In Nova Scotia, we are told we have more physicians per capita compared to the rest of Canada, but many recent publications dispute this.
This frustrates the 100,000 Nova Scotians without a family physician. Where is the health human resource plan to address this issue?
Nova Scotia is competing for health human resources with all other provinces. Throwing money at the problem is a failed global strategy, a fact that has apparently escaped the notice of both the politicians and the Nova Scotia Health Authority (NSHA).
In a well documented study by the Canadian Society of Rural Physicians, financial incentives ranked fifth in a list of 10 factors affecting recruitment and retention of rural health-care professionals, behind these simple observations: Medical students from rural areas are more likely to return to their rural roots.
Marital partners of those physicians, whose own roots are rural, enhance the chance of rural retention.
Spouse employment, collegial support and group practice are powerful enablers of both recruitment and retention. To solve the problem of access to timely care, it is necessary to look at the real issue:
physiciancentric care models. Today a different reality exists and evidence has shown that physicians are not always the most appropriate care providers for all health problems.
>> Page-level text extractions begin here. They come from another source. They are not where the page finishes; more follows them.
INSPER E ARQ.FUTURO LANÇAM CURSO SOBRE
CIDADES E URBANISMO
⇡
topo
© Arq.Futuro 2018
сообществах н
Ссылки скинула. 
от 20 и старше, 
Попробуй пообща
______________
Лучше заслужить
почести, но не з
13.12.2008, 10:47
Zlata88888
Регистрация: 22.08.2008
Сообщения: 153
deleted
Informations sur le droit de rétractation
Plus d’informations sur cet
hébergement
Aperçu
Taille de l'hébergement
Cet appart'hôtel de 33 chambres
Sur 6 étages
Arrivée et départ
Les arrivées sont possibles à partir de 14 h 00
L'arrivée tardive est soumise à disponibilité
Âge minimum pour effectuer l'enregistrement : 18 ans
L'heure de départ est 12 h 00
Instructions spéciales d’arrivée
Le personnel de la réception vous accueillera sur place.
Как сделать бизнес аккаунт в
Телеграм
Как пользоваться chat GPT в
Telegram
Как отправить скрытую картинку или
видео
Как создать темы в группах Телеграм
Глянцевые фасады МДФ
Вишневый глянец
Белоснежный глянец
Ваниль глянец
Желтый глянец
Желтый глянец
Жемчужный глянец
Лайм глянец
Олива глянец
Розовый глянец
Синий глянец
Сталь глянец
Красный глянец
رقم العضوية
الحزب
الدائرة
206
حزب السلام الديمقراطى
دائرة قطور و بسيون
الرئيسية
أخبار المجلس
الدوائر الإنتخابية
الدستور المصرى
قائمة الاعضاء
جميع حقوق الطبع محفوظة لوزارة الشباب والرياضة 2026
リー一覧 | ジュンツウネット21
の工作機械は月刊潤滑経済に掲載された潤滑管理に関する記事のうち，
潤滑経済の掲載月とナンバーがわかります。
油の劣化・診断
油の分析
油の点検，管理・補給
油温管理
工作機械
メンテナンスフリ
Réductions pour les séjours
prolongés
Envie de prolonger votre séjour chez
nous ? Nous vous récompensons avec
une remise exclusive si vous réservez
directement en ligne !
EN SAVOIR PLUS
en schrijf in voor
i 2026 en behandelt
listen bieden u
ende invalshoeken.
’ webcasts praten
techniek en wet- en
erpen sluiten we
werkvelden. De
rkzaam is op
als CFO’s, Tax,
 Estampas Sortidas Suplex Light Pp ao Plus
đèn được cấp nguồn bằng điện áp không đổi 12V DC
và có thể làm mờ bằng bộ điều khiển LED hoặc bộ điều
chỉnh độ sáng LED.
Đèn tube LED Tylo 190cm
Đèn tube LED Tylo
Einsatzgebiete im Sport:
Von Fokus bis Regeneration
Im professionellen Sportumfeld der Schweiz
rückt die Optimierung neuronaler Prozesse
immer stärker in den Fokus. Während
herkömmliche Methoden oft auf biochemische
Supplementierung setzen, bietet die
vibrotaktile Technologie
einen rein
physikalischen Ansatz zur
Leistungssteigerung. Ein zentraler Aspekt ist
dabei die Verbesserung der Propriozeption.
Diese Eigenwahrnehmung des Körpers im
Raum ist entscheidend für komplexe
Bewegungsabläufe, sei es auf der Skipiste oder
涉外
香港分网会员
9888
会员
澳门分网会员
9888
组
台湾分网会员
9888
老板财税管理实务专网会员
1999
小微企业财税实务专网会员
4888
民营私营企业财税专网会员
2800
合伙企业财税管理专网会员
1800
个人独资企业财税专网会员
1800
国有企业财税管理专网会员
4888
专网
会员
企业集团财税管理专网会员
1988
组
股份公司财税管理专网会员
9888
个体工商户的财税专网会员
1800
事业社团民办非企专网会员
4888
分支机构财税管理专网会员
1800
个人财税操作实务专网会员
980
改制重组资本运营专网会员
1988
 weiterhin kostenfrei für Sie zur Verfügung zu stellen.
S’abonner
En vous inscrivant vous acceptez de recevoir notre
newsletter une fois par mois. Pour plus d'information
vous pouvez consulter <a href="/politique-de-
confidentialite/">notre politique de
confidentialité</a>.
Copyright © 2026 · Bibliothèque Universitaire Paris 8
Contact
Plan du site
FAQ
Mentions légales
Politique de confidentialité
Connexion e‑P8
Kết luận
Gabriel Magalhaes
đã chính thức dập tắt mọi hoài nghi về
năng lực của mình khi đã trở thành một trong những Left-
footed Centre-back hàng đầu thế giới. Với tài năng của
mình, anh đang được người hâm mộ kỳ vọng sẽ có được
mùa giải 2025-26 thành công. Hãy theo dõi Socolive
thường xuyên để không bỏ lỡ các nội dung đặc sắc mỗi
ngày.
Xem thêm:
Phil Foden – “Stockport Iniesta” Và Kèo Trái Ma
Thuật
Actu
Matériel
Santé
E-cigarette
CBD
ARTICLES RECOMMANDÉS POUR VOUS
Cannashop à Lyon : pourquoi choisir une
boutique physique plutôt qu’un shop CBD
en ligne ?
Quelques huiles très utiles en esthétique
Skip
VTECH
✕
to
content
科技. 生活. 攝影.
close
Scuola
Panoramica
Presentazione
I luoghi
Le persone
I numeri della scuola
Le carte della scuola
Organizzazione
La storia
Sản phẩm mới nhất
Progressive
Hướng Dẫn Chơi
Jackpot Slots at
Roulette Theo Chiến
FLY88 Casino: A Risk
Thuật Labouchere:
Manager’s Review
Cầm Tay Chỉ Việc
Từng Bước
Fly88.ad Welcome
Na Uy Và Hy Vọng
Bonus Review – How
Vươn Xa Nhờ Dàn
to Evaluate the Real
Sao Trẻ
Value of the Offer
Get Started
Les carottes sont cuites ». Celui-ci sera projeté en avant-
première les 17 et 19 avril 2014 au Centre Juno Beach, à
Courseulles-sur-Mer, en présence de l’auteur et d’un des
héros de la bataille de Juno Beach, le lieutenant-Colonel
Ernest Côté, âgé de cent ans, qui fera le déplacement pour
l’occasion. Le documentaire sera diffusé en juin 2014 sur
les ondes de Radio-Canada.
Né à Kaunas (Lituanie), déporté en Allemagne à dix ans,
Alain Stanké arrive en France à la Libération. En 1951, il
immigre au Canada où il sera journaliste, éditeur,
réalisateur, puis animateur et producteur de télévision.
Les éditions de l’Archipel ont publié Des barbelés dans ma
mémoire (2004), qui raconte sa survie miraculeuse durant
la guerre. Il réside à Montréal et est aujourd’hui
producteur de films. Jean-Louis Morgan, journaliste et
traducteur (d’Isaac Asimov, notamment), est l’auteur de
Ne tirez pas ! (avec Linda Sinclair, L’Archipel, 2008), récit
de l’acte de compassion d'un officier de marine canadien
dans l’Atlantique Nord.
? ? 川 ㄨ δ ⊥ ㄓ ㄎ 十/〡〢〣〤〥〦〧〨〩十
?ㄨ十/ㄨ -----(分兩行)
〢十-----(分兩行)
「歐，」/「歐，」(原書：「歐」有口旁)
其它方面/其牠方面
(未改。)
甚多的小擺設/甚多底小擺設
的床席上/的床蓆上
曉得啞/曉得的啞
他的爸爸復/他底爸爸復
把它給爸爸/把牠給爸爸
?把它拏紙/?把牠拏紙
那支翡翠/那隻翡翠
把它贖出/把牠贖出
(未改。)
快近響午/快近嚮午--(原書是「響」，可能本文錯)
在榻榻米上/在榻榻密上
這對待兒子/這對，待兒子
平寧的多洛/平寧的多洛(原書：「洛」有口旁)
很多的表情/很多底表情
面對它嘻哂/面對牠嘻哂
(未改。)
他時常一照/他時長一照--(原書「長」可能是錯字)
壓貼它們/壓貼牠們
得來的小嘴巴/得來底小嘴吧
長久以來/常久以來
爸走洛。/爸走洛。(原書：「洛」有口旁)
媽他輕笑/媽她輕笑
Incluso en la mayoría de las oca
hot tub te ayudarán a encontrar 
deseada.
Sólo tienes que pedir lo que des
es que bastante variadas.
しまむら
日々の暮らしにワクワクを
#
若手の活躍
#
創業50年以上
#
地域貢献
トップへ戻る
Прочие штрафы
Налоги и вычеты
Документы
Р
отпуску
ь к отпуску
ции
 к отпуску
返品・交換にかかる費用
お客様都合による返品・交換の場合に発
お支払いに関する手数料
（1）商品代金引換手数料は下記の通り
It is a fact that people still want to live in rural Nova Scotia. Indeed, the desire for baby boomers to retire to ancestral lands is on the increase.
Baby boomers bring three things with them when they move back: high expectations, significant financial resources and critical analytical skills.
They are prepared to use all of these to leverage services, as was in evidence in Sydney Mines and in Digby in recent weeks. Vocal, educated, networked and technologically savvy, this will be a formidable group to placate with the usual platitudes.
As medicine has become more complex, team-driven and technologically advanced, the struggle to provide timely, evidenced based, cost-effective and appropriate health care has become more the expected paradigm than it was in the past. Why propose 1980s solutions for 2017 problems?
The NSHA has muddied the waters by moving the dial to a collaborative
model of care for family practice, ironically without collaborating with either the consumer of health care or the frontline provider.
They have failed to communicate the message and their singlemindedness around who and where health resources are to be deployed has alienated the very champions they need to bring about this transformational change in health-care delivery. In addition, they have failed to share the evidence that this model is cost-effective.
It cannot be left to current providers to come up with a plan to improve access to health care. They are too invested in legacy practice to be successful on their own.
But neither can their input be devalued as it has by the Health Authority.
“Why propose 1980s solutions for 2017 problems?”
Rural residents of Nova Scotia want access to evidencedbased medicine and they care not who provides it, as long as it is up to date, timely and has positive outcomes.
Somebody has got to get out of the way.
Let’s start by government providing the environment and letting non-government content experts develop a business plan to make it happen.